Onze personnes sont décédées à Caracas lors des troubles qui ont éclaté dans la nuit de jeudi à vendredi, a annoncé le parquet vénézuélien, ce qui porte à 20 le nombre de morts de la vague de manifestations démarrée début avril contre le président Nicolas Maduro.

Dans un communiqué, le parquet a annoncé «la mort de 11 personnes», certaines électrocutées et d'autres tuées par balle, ajoutant que six ont également été blessées «lors des faits de violence survenus» dans le quartier de El Valle, dans le sud-ouest de la capitale.

Le Venezuela est secoué depuis le 1er avril par une vague de manifestations de l'opposition, majoritaire au Parlement depuis fin 2015, qui exige le départ du président socialiste Nicolas Maduro, très impopulaire dans ce pays pétrolier plongé en profonde crise politique et économique.

Déterminée à poursuivre les manifestations jusqu'à obtenir des élections anticipées, l'opposition a convoqué pour samedi une «marche du silence» vers les sièges de l'épiscopat vénézuélien dans tout le pays et pour lundi un «blocage national» des routes.

«Une guerre»

Ces défilés tournent souvent à l'affrontement entre manifestants et forces de l'ordre, qui échangent tirs de gaz lacrymogènes et balles en caoutchouc contre jets de pierres et cocktails Molotov. Outre les neuf morts, environ 600 personnes ont été arrêtées depuis début avril, selon l'ONG Foro Penal.

Violences et pillages ont marqué la nuit de jeudi à vendredi à Caracas, après deux journées consécutives de vastes protestations rassemblant des dizaines de milliers de personnes.
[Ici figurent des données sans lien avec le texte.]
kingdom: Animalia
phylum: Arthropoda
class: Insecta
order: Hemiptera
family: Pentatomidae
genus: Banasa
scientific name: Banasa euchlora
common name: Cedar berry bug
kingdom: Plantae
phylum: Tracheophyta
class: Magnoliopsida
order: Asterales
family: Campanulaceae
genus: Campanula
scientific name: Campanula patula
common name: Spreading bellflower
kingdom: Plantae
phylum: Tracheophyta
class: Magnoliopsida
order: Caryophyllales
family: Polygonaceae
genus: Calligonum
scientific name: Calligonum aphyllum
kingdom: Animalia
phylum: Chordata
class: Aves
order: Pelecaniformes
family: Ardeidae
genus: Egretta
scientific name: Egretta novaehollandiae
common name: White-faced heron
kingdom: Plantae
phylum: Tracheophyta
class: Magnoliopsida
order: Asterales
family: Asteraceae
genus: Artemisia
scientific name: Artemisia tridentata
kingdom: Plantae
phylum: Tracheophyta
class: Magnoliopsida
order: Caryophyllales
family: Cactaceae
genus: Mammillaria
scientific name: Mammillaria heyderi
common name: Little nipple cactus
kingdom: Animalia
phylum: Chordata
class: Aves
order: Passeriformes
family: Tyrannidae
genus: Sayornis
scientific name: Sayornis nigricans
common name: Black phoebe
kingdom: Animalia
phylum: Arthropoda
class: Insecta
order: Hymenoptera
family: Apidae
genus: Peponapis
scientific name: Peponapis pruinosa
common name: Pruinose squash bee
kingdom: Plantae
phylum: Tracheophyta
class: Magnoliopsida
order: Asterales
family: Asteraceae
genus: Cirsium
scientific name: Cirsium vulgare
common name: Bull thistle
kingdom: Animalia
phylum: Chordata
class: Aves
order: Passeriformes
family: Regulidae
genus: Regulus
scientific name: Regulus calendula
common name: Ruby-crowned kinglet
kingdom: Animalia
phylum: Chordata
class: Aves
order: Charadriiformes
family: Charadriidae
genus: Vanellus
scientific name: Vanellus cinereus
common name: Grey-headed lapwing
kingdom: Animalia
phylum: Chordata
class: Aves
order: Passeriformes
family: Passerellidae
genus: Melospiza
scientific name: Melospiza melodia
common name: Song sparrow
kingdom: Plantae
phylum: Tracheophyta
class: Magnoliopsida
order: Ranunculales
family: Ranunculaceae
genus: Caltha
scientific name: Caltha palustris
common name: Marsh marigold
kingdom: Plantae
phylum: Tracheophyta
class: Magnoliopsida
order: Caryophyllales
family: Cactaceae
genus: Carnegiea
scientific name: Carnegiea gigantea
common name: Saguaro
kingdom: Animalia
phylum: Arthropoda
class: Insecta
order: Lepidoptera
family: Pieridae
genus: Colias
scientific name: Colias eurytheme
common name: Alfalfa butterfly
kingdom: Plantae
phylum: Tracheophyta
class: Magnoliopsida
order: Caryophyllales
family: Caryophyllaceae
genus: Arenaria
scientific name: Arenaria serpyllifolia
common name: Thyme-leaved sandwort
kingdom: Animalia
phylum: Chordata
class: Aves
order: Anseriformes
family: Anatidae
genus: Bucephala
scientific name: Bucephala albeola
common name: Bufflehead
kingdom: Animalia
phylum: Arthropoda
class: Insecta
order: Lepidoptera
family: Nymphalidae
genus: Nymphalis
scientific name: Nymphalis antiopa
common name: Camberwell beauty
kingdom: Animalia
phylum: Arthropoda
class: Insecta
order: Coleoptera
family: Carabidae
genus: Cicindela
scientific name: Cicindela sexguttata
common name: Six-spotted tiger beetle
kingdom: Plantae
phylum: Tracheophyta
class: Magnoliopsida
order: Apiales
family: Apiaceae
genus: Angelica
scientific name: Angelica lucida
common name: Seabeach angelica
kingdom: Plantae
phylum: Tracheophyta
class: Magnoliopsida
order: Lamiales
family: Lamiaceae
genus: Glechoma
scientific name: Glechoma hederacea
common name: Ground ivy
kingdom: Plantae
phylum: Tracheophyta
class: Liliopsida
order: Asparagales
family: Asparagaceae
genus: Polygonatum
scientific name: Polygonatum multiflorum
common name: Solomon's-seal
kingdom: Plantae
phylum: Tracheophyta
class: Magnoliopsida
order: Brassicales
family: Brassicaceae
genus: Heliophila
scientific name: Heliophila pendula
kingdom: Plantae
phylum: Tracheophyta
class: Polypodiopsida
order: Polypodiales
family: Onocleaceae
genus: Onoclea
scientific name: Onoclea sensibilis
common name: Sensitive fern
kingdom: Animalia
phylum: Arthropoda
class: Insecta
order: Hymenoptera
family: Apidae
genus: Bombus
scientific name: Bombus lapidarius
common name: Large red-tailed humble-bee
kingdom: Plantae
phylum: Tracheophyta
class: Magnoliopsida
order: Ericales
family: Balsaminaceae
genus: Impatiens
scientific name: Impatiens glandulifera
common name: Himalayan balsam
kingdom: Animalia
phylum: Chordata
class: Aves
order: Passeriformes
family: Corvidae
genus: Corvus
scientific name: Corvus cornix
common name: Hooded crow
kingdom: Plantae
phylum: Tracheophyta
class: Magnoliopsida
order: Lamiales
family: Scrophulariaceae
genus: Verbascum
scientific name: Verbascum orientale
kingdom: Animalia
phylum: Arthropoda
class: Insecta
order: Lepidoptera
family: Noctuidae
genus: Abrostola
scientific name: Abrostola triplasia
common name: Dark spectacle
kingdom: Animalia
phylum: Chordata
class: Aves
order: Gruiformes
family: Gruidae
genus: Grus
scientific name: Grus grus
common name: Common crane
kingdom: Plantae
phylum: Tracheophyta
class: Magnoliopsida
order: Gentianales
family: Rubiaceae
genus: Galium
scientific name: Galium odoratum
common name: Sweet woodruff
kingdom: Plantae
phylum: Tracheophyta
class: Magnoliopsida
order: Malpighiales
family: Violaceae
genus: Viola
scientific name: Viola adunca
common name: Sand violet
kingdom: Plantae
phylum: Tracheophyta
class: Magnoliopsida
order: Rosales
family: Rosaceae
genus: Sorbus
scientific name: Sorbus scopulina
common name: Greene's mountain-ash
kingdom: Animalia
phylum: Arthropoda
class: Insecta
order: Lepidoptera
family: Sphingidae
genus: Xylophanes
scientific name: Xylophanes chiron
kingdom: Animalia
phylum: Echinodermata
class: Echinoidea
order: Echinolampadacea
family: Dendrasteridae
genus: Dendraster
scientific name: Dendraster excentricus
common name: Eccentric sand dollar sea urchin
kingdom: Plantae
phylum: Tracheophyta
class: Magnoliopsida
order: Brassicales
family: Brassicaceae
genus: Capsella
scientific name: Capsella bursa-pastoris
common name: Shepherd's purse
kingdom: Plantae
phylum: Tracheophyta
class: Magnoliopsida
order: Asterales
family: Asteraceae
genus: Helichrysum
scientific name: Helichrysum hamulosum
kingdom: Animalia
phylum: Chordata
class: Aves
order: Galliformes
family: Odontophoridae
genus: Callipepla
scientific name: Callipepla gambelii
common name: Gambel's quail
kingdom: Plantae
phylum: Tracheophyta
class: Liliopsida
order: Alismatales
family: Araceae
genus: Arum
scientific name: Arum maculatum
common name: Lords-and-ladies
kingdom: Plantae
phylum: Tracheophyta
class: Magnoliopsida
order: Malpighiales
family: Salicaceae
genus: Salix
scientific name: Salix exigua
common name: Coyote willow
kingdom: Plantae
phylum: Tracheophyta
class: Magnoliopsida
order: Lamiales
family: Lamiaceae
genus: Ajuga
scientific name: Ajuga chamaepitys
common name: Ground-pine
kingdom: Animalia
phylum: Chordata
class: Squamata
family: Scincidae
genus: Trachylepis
Rien que jeudi, les violences autour des manifestations ont fait trois morts et vendredi, des incidents ont eu lieu à Caracas ainsi qu'à Maracaibo (nord-ouest), Valencia (nord) et San Cristobal (ouest).

Dans la capitale, des désordres et tentatives de pillage ont suivi les manifestations dans une dizaine de secteurs situés dans l'ouest, surtout à El Valle. Des images tournées par des habitants de ce quartier ont montré un véhicule anti-émeutes partiellement incendié par des cocktails Molotov.

«On aurait dit une guerre. Les militaires et la police lançaient des gaz (lacrymogènes, NDLR), des civils armés tiraient sur les bâtiments. Avec ma famille on s'est jeté par terre. C'était horrible. On a réussi à dormir jusqu'à ce que ça se termine, vers trois heures du matin», a raconté à l'AFP Carlos Yanez, habitant de 33 ans d'El Valle.

«Le pays est calme»

L'évacuation de 54 bébés d'une maternité d'El Valle pendant les affrontements a suscité une controverse entre les deux camps.

Le gouvernement a accusé «des bandes armées engagées par l'opposition» d'avoir «attaqué» l'établissement. L'opposition a rétorqué que les nouveaux-nés avaient dû être placés en lieu sûr car ils étaient «très affectés» par les tirs de grenades lacrymogènes des forces de l'ordre.

Pour l'exécutif, c'est l'opposition qui fomente les violences. «Ces délinquants veulent faire croire que le Venezuela est dans le chaos, le pays est calme», a déclaré Freddy Bernal, un dirigeant du parti socialiste au pouvoir.

Dans le camp anti-Maduro, on dénonce au contraire la répression des forces de l'ordre : «Ne lancez plus de bombes, s'il vous plaît», a crié jeudi un manifestant nu qui s'était juché sur un véhicule blindé militaire, à travers un nuage de gaz lacrymogène.

Jeudi, l'Union européenne a condamné les violences «très regrettables» survenues pendant les manifestations tandis que le secrétaire général de l'ONU, Antonio Guterres, a demandé «que tous les efforts soient faits pour réduire les tensions et empêcher de nouveaux affrontements».

Neuf pays latino-américains ont jugé, dans un communiqué commun, «urgent que les autorités vénézuéliennes prennent des mesures pour garantir les droits fondamentaux et préserver la paix sociale».

M. Maduro, qui dénonce un «coup d'État terroriste» fomenté selon lui par les États-Unis - une accusation rejetée par Washington - a renforcé ces derniers jours la présence policière et de l'armée qui lui a apporté son soutien «inconditionnel».

Alors que son mandat court jusqu'à fin 2018, sept Vénézuéliens sur dix souhaitent son départ immédiat, selon un sondage Venebarometro.

La précédente vague de manifestations ayant secoué le Venezuela en 2014 avait fait 43 morts, selon le bilan officiel.